Sudán, un país de 46 millones de habitantes de mayoría musulmana y con un ingreso anual promedio de solo $750, se encuentra sumido en una guerra civil que ha desencadenado una crisis humanitaria de proporciones industriales. A dos años del inicio del conflicto, el país se encuentra al borde de la fragmentación, con el ejército y las Fuerzas de Apoyo Rápido (RSF), una poderosa milicia paramilitar, disputando el control del Estado.
La reconquista de la capital, Jartum, por parte del ejército en 2025 no logró abrir la puerta a negociaciones de paz, sino que pareció reforzar la convicción de ambas partes de que la guerra puede ganarse en el campo de batalla. Mientras tanto, el juego regional se ha vuelto cada vez más complejo, con Egipto y Arabia Saudita respaldando al ejército, y Emiratos Árabes Unidos apoyando a la RSF.
En el plano interno, la guerra ha dinamitado el proceso de transición pos-Bashir, con la militarización de la sociedad en ascenso. El ejército ha comenzado a armar milicias locales para combatir a la RSF en Darfur y Kordofán, una táctica que podría volverse en su contra, generando caos e ingobernabilidad en el este del país.
La posibilidad de negociaciones existe, pero requiere una presión internacional coordinada. Egipto y Arabia Saudita tienen influencia directa sobre el general Burhan, y podrían usar la victoria en Jartum como punto de partida para exigir una salida política.
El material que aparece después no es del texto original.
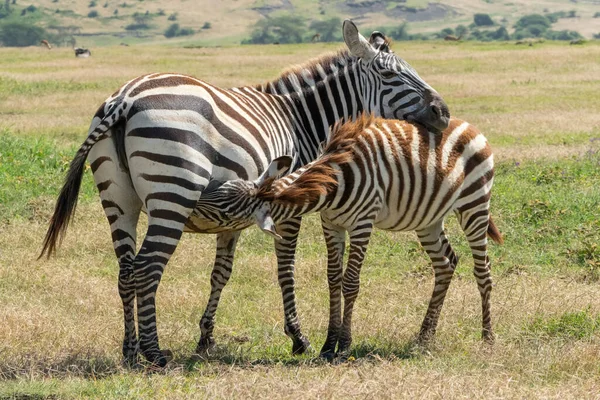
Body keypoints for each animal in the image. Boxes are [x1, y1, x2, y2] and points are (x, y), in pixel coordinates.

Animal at [38, 20, 450, 368]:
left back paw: (129, 351)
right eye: (391, 74)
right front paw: (298, 338)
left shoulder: (233, 218)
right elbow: (286, 270)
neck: (301, 119)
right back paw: (154, 353)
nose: (444, 113)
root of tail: (124, 98)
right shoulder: (288, 204)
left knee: (126, 270)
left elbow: (221, 273)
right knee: (148, 267)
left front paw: (206, 339)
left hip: (118, 200)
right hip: (173, 194)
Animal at [196, 115, 502, 360]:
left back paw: (487, 337)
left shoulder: (361, 223)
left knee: (482, 270)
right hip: (428, 219)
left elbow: (351, 282)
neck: (332, 183)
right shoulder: (331, 224)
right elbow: (333, 279)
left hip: (474, 204)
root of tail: (469, 125)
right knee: (446, 263)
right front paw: (327, 345)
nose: (190, 209)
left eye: (224, 208)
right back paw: (425, 336)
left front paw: (343, 345)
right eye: (220, 189)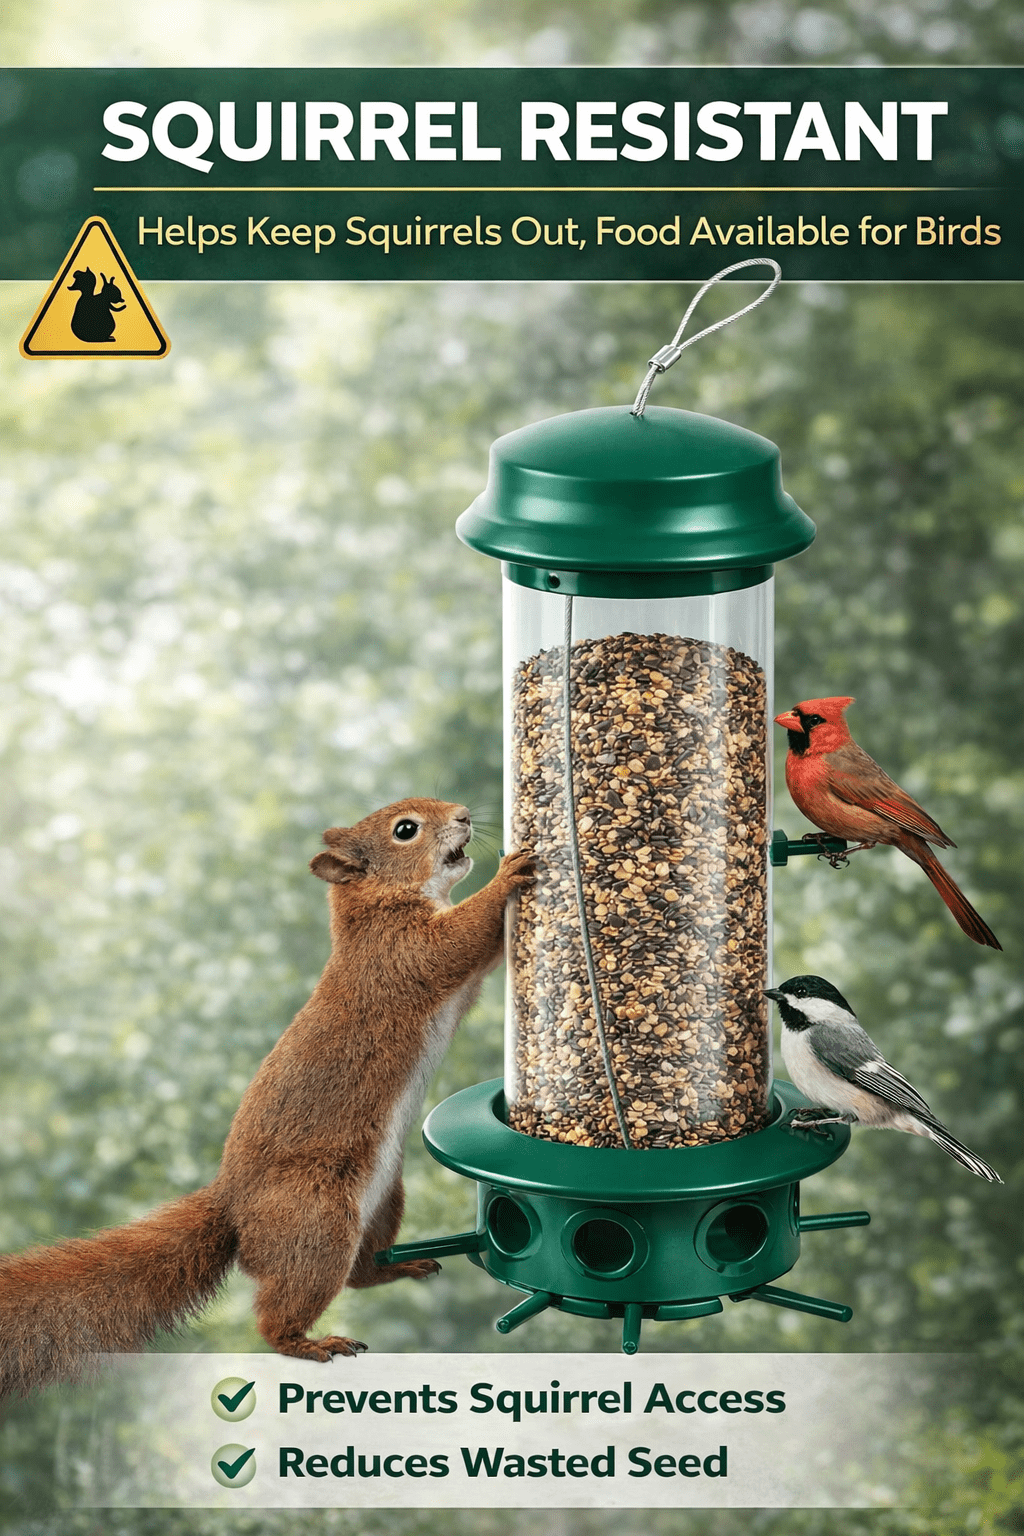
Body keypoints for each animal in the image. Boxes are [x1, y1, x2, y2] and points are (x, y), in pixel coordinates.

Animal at [0, 798, 532, 1396]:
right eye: (405, 830)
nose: (464, 814)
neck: (375, 908)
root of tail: (233, 1208)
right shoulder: (402, 952)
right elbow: (458, 941)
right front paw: (507, 877)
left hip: (383, 1201)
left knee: (359, 1274)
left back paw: (400, 1267)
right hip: (317, 1221)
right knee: (281, 1312)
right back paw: (310, 1342)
Emiratos debería hacer lo propio con la RSF. Pero por ahora, cada actor externo sigue jugando su propio juego, y Occidente aún no ha asumido un rol protagónico.
El tiempo corre en contra. Cada día que pasa sin negociación real es un paso más hacia la fragmentación de Sudán y la desestabilización de su vecindario.
La pregunta no es si esta guerra afectará a otros países, sino cuántos y por cuánto tiempo.